Bartolo Colon’s fastball used to match his size. There was never a question that both were big.
Shoulder and arm injuries following his Cy Young campaign of 2005 have left fans to recognize him only for his girth.
His fastball, once comparable to an electric Roger Clemens or Nolan Ryan heater, now looks like Greg Maddux was the offering pitcher.
Does the loss of 10 miles-per-hour equal death to a power pitcher’s career?
In fact, it opens the possibility that a guy like Colon could end up being remembered as someone who could pitch, not just throw.
Bartolo Colon could resurrect his once promising career by recreating himself as a crafty pitcher who is able to battle through six innings for every out.
Accomplishing that kind of drastic turn around would make people forget about him as just a thrower who could hit 98 when runners hit scoring position.
Will Colon ever win another Cy Young, or even make an opening day start?
If he learns what it takes to pitch effectively, change speeds, and hit his spots, he could settle into the back of the Red Sox rotation this spring.
Becoming a completely new pitcher could prove to be a bigger task then battling the heart of a Yankee lineup in September.
The change, though difficult, isn’t out of the question.
Many other athletes have been able to remake themselves in order to continue having success in their respective sport.
Wilt Chamberlain and Bill Walton became pass-first centers in the NBA.
Curt Schilling and the afformentioned Clemens added split-fingered fastballs.
Willie Mays, Hank Aaron, and Mickey Mantle stopped roaming the outfield and picked up first-base mitts.
These players, among the finest in their sport's histories, made the changes in order to be effective as they got older, and further catapulted themselves into the annals of the history books.
Though Colon will never reach the level of any of these players, he could find himself pitching for another half decade in a time when low-end starters command 10 million a year if they can make 30 mediocre starts.
Effectively changing from a fireballer to a real pitcher is much easier said then done.
With Colon at a crossroads in his career, and without an eye-popping fastball, he has to make it happen if he plans to don a big-league uniform again.
Bartolo Colon will need to go into spring training with an open mind, as well as open ears, to anyone who might be able to help him in his quest.

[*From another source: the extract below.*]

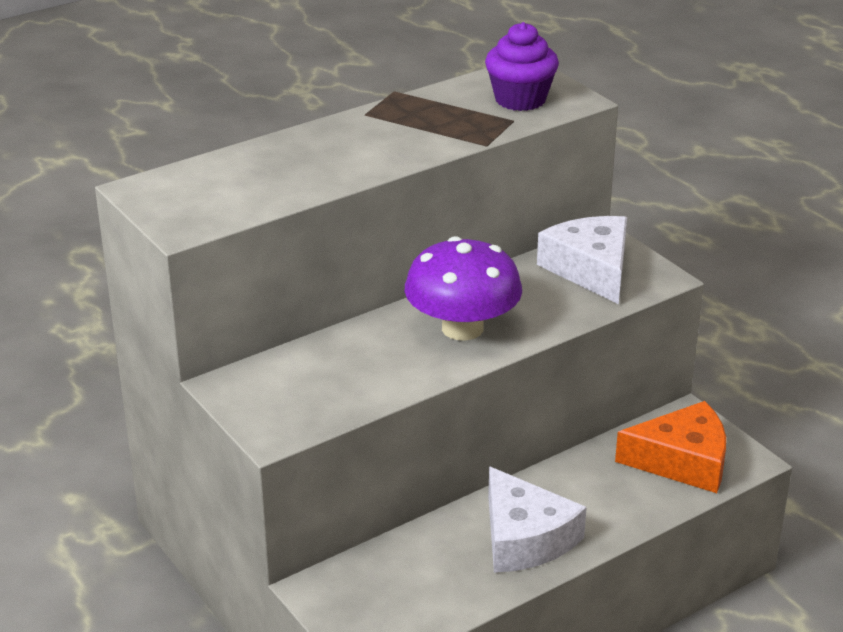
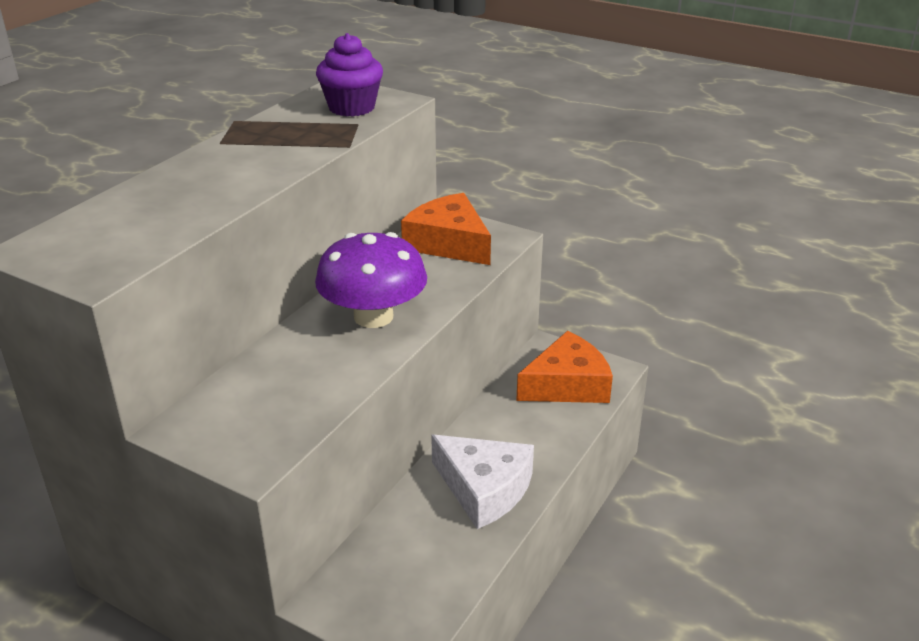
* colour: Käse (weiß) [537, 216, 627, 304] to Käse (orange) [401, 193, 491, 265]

Whether that means mixing up grips of pitches to generate more movement, throwing change-ups and curveballs in any count of the intersquad games, watching tapes of Greg Maddux and Tom Glavine, or getting extra side work with pitching coach John Farrell, Colon’s mission is difficult, but not impossible.
The 11-year vet will face the baseball world this spring the same size he always has been, only this time around the pitcher will have a much different look.